The way One Small Step riffs on differing perspectives of the 1969 moon landing is key to Moore’s thinking around the project. Beyond the iconography of the astronaut helmet, he’s intrigued by the cultural phenomenon of the moon landing and the ongoing controversy of whether it was all one big fake. “What I find fascinating about the moon landings” he explains, “is there’s a lot of doubt, the mystery of it, did it really happen? In a way, what I’m celebrating is not necessarily the truth of whether or not it happened but I’m celebrating either the truth or the hoax. It doesn’t matter, it’s celebrating the fact that either man did walk on the moon or man tricked man into believing that man walked on the moon. But it’s something that is a really fascinating question to ask because it’s so huge, if it is a lie it’s such a massive one to make, and it’s quite plausible that man hasn’t got on the moon and it’s really weird that we can never really fully know. It’s bizarre. I’m 50:50. 50 yes, 50 no. But what a strange story! And that’s the mystery of the moon.”
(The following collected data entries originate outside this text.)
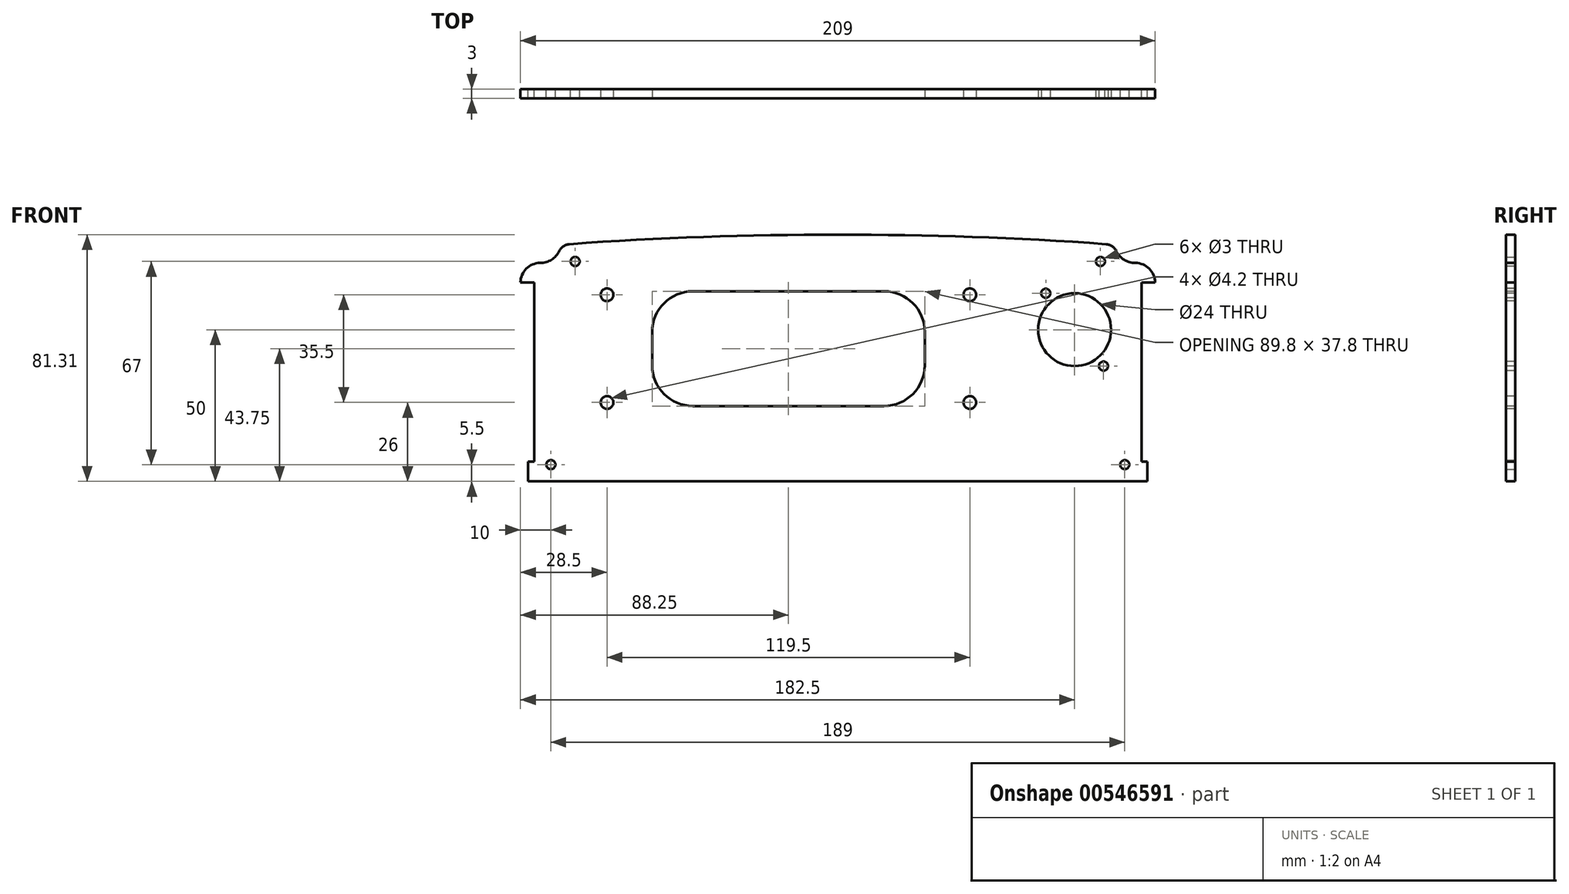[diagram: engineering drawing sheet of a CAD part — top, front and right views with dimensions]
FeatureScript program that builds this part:
annotation { "Feature Type Name" : "Feature", "Feature Type Description" : "" }
export const myFeature = defineFeature(function(context is Context, id is Id, definition is map)
    precondition{}
    {
        {
            var Q0;
            Q0=qCreatedBy(makeId("Front.planeOp"),FACE);
            var sketch = newSketch(context, id + "F0", { "sketchPlane" : qUnion([Q0])});
            skLineSegment(sketch, "E0.bottom", {"start": v(-102, -23) * mm, "end": v(0, -23) * mm});
            skLineSegment(sketch, "E0.top", {"start": v(-102, 42.5) * mm, "end": v(-100, 42.5) * mm});
            skLineSegment(sketch, "E0.left", {"start": v(-102, -23) * mm, "end": v(-102, -16.5) * mm});
            skLineSegment(sketch, "E1.left", {"start": v(-100, 42.5) * mm, "end": v(-100, -16.5) * mm});
            skLineSegment(sketch, "E2", {"start": v(-100, -16.5) * mm, "end": v(-102, -16.5) * mm});
            skLineSegment(sketch, "E3", {"start": v(0, -23) * mm, "end": v(0, 61.24) * mm, "construction": true});
            skPoint(sketch, "E3.endSnap0", {"position": v(0, 42.5) * mm});
            skLineSegment(sketch, "E4", {"start": v(-100, 42.5) * mm, "end": v(-104.5, 42.5) * mm});
            skArc(sketch, "E5", {"start": v(-98, 49) * mm, "mid": v(-102.6, 47.1) * mm, "end": v(-104.5, 42.5) * mm});
            skArc(sketch, "E6", {"start": v(-98, 49) * mm, "mid": v(-94.28, 50.07) * mm, "end": v(-91.7, 52.95) * mm});
            skArc(sketch, "E7", {"start": v(-88.4, 55.2) * mm, "mid": v(-90.35, 54.51) * mm, "end": v(-91.7, 52.95) * mm});
            skArc(sketch, "E8", {"start": v(0, 58.3) * mm, "mid": v(-44.23, 57.6) * mm, "end": v(-88.4, 55.2) * mm});
            skPoint(sketch, "E9.orphan", {"position": v(102, -23) * mm});
            skArc(sketch, "E10.MirrorCS", {"start": v(0, 58.3) * mm, "mid": v(44.23, 57.6) * mm, "end": v(88.4, 55.2) * mm});
            skArc(sketch, "E11.MirrorCS", {"start": v(88.4, 55.2) * mm, "mid": v(90.35, 54.51) * mm, "end": v(91.7, 52.95) * mm});
            skArc(sketch, "E12.MirrorCS", {"start": v(98, 49) * mm, "mid": v(94.28, 50.07) * mm, "end": v(91.7, 52.95) * mm});
            skArc(sketch, "E13.MirrorCS", {"start": v(98, 49) * mm, "mid": v(102.6, 47.1) * mm, "end": v(104.5, 42.5) * mm});
            skLineSegment(sketch, "E14.MirrorCS", {"start": v(100, 42.5) * mm, "end": v(104.5, 42.5) * mm});
            skLineSegment(sketch, "E15.MirrorCS", {"start": v(100, 42.5) * mm, "end": v(100, -16.5) * mm});
            skLineSegment(sketch, "E16.MirrorCS", {"start": v(100, -16.5) * mm, "end": v(102, -16.5) * mm});
            skLineSegment(sketch, "E17.MirrorCS", {"start": v(102, -23) * mm, "end": v(102, -16.5) * mm});
            skLineSegment(sketch, "E18.MirrorCS", {"start": v(102, -23) * mm, "end": v(0, -23) * mm});
            skLineSegment(sketch, "E19.trimOffspring", {"start": v(100, 42.5) * mm, "end": v(100, 42.5) * mm});
            skPoint(sketch, "E20.trimOffspring.end.orphan", {"position": v(100, 42.5) * mm});
            skCircle(sketch, "E21", {"center": v(-94.5, -17.5) * mm, "radius": 1.5 * mm});
            skCircle(sketch, "E22", {"center": v(-86.5, 49.5) * mm, "radius": 1.5 * mm});
            skCircle(sketch, "E23.MirrorC", {"center": v(94.5, -17.5) * mm, "radius": 1.5 * mm});
            skCircle(sketch, "E24", {"center": v(86.5, 49.5) * mm, "radius": 1.5 * mm});
            skSolve(sketch);
        }
        {
            var Q0;
            Q0=makeQuery(id+"F0.imprint","IMPRINT",FACE,{"disambiguationData":[TD([[makeQuery(id+"F0.imprint","IMPRINT",EDGE,{"derivedFrom":sQuery(id+"F0.wireOp",EDGE,"E0.bottom")}),1.0]])]});
            extrude(context, id + "F1", {"entities" : qUnion([Q0]), "depth" : 3 * mm, "offsetDistance" : 25 * mm});
        }
        {
            var Q0;
            Q0=makeQuery(id+"F1.opExtrude","CAP_FACE",FACE,{"disambiguationData":[OSD([sQuery(id+"F0.wireOp",EDGE,"E0.bottom"),sQuery(id+"F0.wireOp",EDGE,"E0.left"),sQuery(id+"F0.wireOp",EDGE,"E1.left"),sQuery(id+"F0.wireOp",EDGE,"E2"),sQuery(id+"F0.wireOp",EDGE,"E4"),sQuery(id+"F0.wireOp",EDGE,"E5"),sQuery(id+"F0.wireOp",EDGE,"E6"),sQuery(id+"F0.wireOp",EDGE,"E7"),sQuery(id+"F0.wireOp",EDGE,"E8"),sQuery(id+"F0.wireOp",EDGE,"E10.MirrorCS"),sQuery(id+"F0.wireOp",EDGE,"E11.MirrorCS"),sQuery(id+"F0.wireOp",EDGE,"E12.MirrorCS"),sQuery(id+"F0.wireOp",EDGE,"E13.MirrorCS"),sQuery(id+"F0.wireOp",EDGE,"E14.MirrorCS"),sQuery(id+"F0.wireOp",EDGE,"E15.MirrorCS"),sQuery(id+"F0.wireOp",EDGE,"E16.MirrorCS"),sQuery(id+"F0.wireOp",EDGE,"E17.MirrorCS"),sQuery(id+"F0.wireOp",EDGE,"E18.MirrorCS"),sQuery(id+"F0.wireOp",EDGE,"E19.trimOffspring"),sQuery(id+"F0.wireOp",EDGE,"E21"),sQuery(id+"F0.wireOp",EDGE,"E22"),sQuery(id+"F0.wireOp",EDGE,"cb757283-0561-4789-a358-3e201053efa00.MirrorC"),sQuery(id+"F0.wireOp",EDGE,"E23.MirrorC")])],"isStart":false});
            var sketch = newSketch(context, id + "F2", { "sketchPlane" : qUnion([Q0])});
            skCircle(sketch, "E25", {"center": v(78, 27) * mm, "radius": 12 * mm});
            skCircle(sketch, "E26", {"center": v(87.5, 15) * mm, "radius": 1.5 * mm});
            skCircle(sketch, "E27", {"center": v(68.5, 39) * mm, "radius": 1.5 * mm});
            skSolve(sketch);
        }
        {
            var Q0;
            Q0 = qSketchRegion(id + "F2", true);
            extrude(context, id + "F3", {"entities" : qUnion([Q0]), "operationType" : NewBodyOperationType.REMOVE, "oppositeDirection" : true, "depth" : 25 * mm, "offsetDistance" : 25 * mm});
        }
        {
            var Q0;
            Q0=makeQuery(id+"F1.opExtrude","CAP_FACE",FACE,{"disambiguationData":[OSD([sQuery(id+"F0.wireOp",EDGE,"E0.bottom"),sQuery(id+"F0.wireOp",EDGE,"E0.left"),sQuery(id+"F0.wireOp",EDGE,"E1.left"),sQuery(id+"F0.wireOp",EDGE,"E2"),sQuery(id+"F0.wireOp",EDGE,"E4"),sQuery(id+"F0.wireOp",EDGE,"E5"),sQuery(id+"F0.wireOp",EDGE,"E6"),sQuery(id+"F0.wireOp",EDGE,"E7"),sQuery(id+"F0.wireOp",EDGE,"E8"),sQuery(id+"F0.wireOp",EDGE,"E10.MirrorCS"),sQuery(id+"F0.wireOp",EDGE,"E11.MirrorCS"),sQuery(id+"F0.wireOp",EDGE,"E12.MirrorCS"),sQuery(id+"F0.wireOp",EDGE,"E13.MirrorCS"),sQuery(id+"F0.wireOp",EDGE,"E14.MirrorCS"),sQuery(id+"F0.wireOp",EDGE,"E15.MirrorCS"),sQuery(id+"F0.wireOp",EDGE,"E16.MirrorCS"),sQuery(id+"F0.wireOp",EDGE,"E17.MirrorCS"),sQuery(id+"F0.wireOp",EDGE,"E18.MirrorCS"),sQuery(id+"F0.wireOp",EDGE,"E19.trimOffspring"),sQuery(id+"F0.wireOp",EDGE,"E21"),sQuery(id+"F0.wireOp",EDGE,"E22"),sQuery(id+"F0.wireOp",EDGE,"cb757283-0561-4789-a358-3e201053efa00.MirrorC"),sQuery(id+"F0.wireOp",EDGE,"E23.MirrorC")])],"isStart":false});
            var sketch = newSketch(context, id + "F4", { "sketchPlane" : qUnion([Q0])});
            skLineSegment(sketch, "E28.bottom", {"start": v(-47.75, 39.65) * mm, "end": v(15.25, 39.65) * mm});
            skLineSegment(sketch, "E28.top", {"start": v(-47.75, 1.85) * mm, "end": v(15.25, 1.85) * mm});
            skLineSegment(sketch, "E28.left", {"start": v(-61.15, 26.25) * mm, "end": v(-61.15, 15.25) * mm});
            skLineSegment(sketch, "E28.right", {"start": v(28.65, 26.25) * mm, "end": v(28.65, 15.25) * mm});
            skPoint(sketch, "E29.visualSharp", {"position": v(-61.15, 39.65) * mm});
            skArc(sketch, "E29.filletArc", {"start": v(-47.75, 39.65) * mm, "mid": v(-57.23, 35.73) * mm, "end": v(-61.15, 26.25) * mm});
            skPoint(sketch, "E30.visualSharp", {"position": v(28.65, 39.65) * mm});
            skArc(sketch, "E30.filletArc", {"start": v(28.65, 26.25) * mm, "mid": v(24.73, 35.73) * mm, "end": v(15.25, 39.65) * mm});
            skPoint(sketch, "E31.visualSharp", {"position": v(28.65, 1.85) * mm});
            skArc(sketch, "E31.filletArc", {"start": v(15.25, 1.85) * mm, "mid": v(24.73, 5.77) * mm, "end": v(28.65, 15.25) * mm});
            skPoint(sketch, "E32.visualSharp", {"position": v(-61.15, 1.85) * mm});
            skArc(sketch, "E32.filletArc", {"start": v(-61.15, 15.25) * mm, "mid": v(-57.23, 5.77) * mm, "end": v(-47.75, 1.85) * mm});
            skCircle(sketch, "E33", {"center": v(-76, 38.5) * mm, "radius": 2.1 * mm});
            skCircle(sketch, "E34", {"center": v(-76, 3) * mm, "radius": 2.1 * mm});
            skCircle(sketch, "E35", {"center": v(43.5, 3) * mm, "radius": 2.1 * mm});
            skCircle(sketch, "E36", {"center": v(43.5, 38.5) * mm, "radius": 2.1 * mm});
            skLineSegment(sketch, "E37", {"start": v(-61.15, 20.75) * mm, "end": v(28.65, 20.75) * mm, "construction": true});
            skLineSegment(sketch, "E38", {"start": v(-16.25, 39.65) * mm, "end": v(-16.25, 1.85) * mm, "construction": true});
            skSolve(sketch);
        }
        {
            var Q0;
            Q0 = qSketchRegion(id + "F4", true);
            extrude(context, id + "F5", {"entities" : qUnion([Q0]), "operationType" : NewBodyOperationType.REMOVE, "oppositeDirection" : true, "depth" : 25 * mm, "offsetDistance" : 25 * mm});
        }
    });
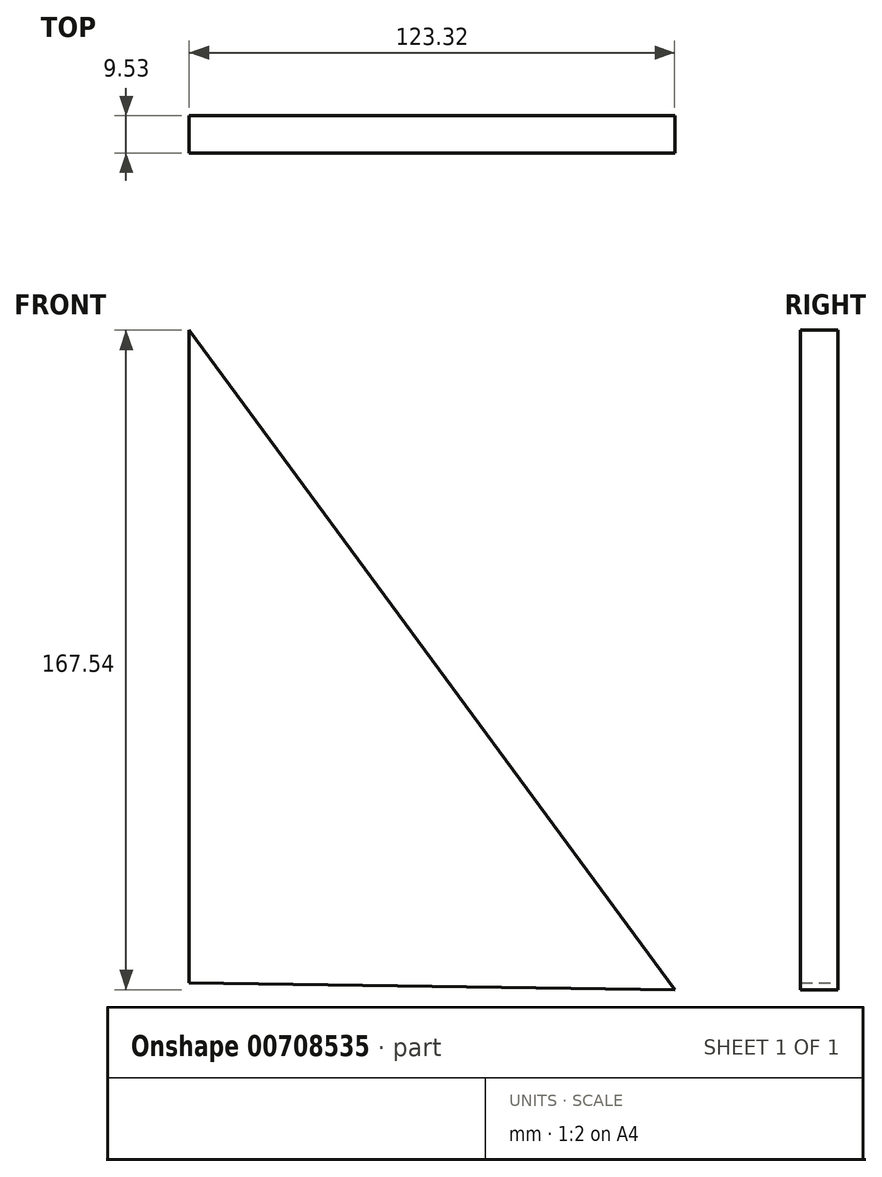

Linked to One Small Step, Moore has been acting out a performance piece wearing a full astronaut suit – complete with helmet – and making evocative appearances at locations including The Other Art Fair in King’s Cross, the One Small Step exhibition opening at Gallery 286, and a couple of iconic British landmarks. Moore’s astronaut was first seen in public for the summer solstice at Stonehenge, after a last minute dash west from London, followed by an extended appearance at Glastonbury. As Moore describes it, he “lurked around Glastonbury as an astronaut for three or four days.” He says the early morning was the best time, with the light from the rising sun combined with the fact that “everyone’s a bit frazzled – and then all of a sudden there’s this white astronaut!” Next time, though, Moore says the astronaut will be pink. “That’s gonna be my next bold moment with the astronaut” he adds, “that’s the thing that’s going to separate it from all other astronauts – there’s plenty of white astronauts, there’s only going to be one pink one and that’s my one.”

Along with the possibility of spotting a looming figure in pink, there will also be more to come from One Small Step: Moore is taking the project to LA in September, working with California-based artists, and has the possibility of a rather special Anish Kapoor astronaut helmet waiting in the wings. Like the moon landing it celebrates – truth or lie – One Small Step is leaping forward, and will hopefully boost the vital work MAG does in helping clear our own world of the horror of landmines, cluster munitions and unexploded bombs.